------ INPUT RECORDS
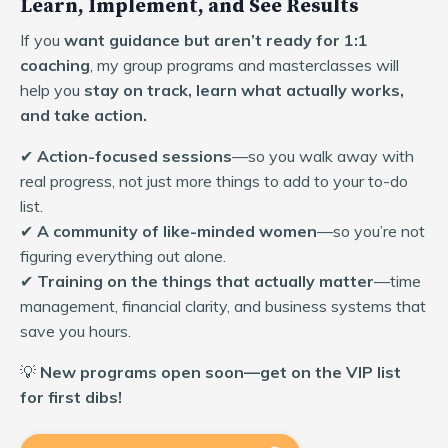
Learn, Implement, and See Results
If you
want guidance but aren’t ready for 1:1
coaching
, my group programs and masterclasses will
help you
stay on track, learn what actually works,
and take action.
✔
Action-focused sessions
—so you walk away with
real progress, not just more things to add to your to-do
list.
✔
A community of like-minded women
—so you’re not
figuring everything out alone.
✔
Training on the things that actually matter
—time
management, financial clarity, and business systems that
save you hours.
💡
New programs open soon—get on the VIP list
for first dibs!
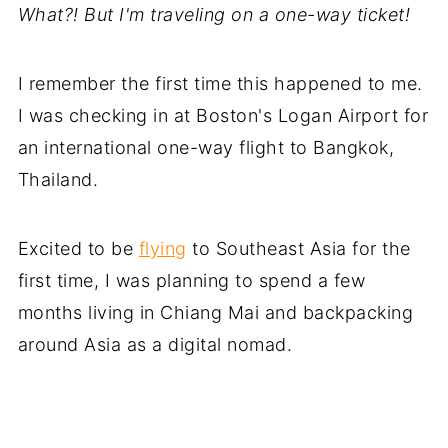
What?! But I'm traveling on a one-way ticket!
I remember the first time this happened to me.
I was checking in at Boston's Logan Airport for
an international one-way flight to Bangkok,
Thailand.
Excited to be
flying
to Southeast Asia for the
first time, I was planning to spend a few
months living in Chiang Mai and backpacking
around Asia as a digital nomad.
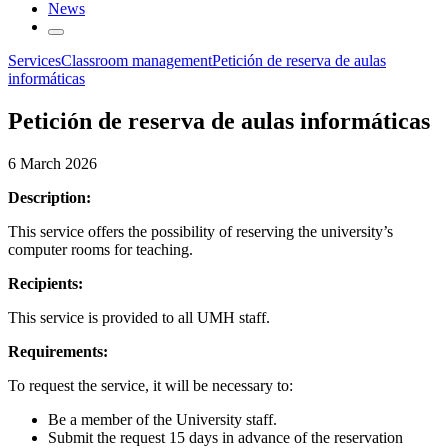
News
Services
Classroom management
Petición de reserva de aulas
informáticas
Petición de reserva de aulas informáticas
6 March 2026
Description:
This service offers the possibility of reserving the university’s
computer rooms for teaching.
Recipients:
This service is provided to all UMH staff.
Requirements:
To request the service, it will be necessary to:
Be a member of the University staff.
Submit the request 15 days in advance of the reservation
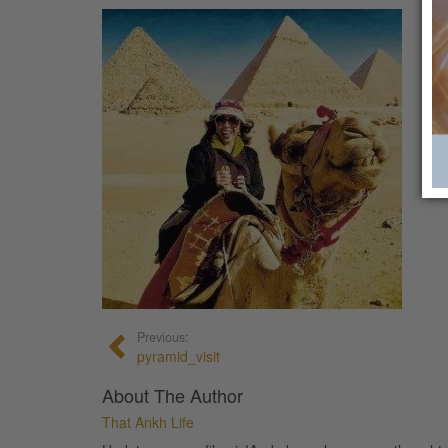
Previous:
pyramid_visit
About The Author
That Ankh Life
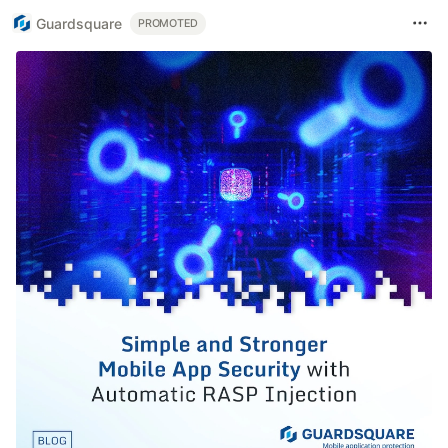
Guardsquare
PROMOTED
------------
Could you write out the records again exactly, without any of their pictures?

§ **TASK RESULT**:
Learn, Implement, and See Results
If you
want guidance but aren’t ready for 1:1
coaching
, my group programs and masterclasses will
help you
stay on track, learn what actually works,
and take action.
✔
Action-focused sessions
—so you walk away with
real progress, not just more things to add to your to-do
list.
✔
A community of like-minded women
—so you’re not
figuring everything out alone.
✔
Training on the things that actually matter
—time
management, financial clarity, and business systems that
save you hours.
💡
New programs open soon—get on the VIP list
for first dibs!
What?! But I'm traveling on a one-way ticket!
I remember the first time this happened to me.
I was checking in at Boston's Logan Airport for
an international one-way flight to Bangkok,
Thailand.
Excited to be
flying
to Southeast Asia for the
first time, I was planning to spend a few
months living in Chiang Mai and backpacking
around Asia as a digital nomad.
News
Services
Classroom management
Petición de reserva de aulas
informáticas
Petición de reserva de aulas informáticas
6 March 2026
Description:
This service offers the possibility of reserving the university’s
computer rooms for teaching.
Recipients:
This service is provided to all UMH staff.
Requirements:
To request the service, it will be necessary to:
Be a member of the University staff.
Submit the request 15 days in advance of the reservation
Previous:
pyramid_visit
About The Author
That Ankh Life
Guardsquare
PROMOTED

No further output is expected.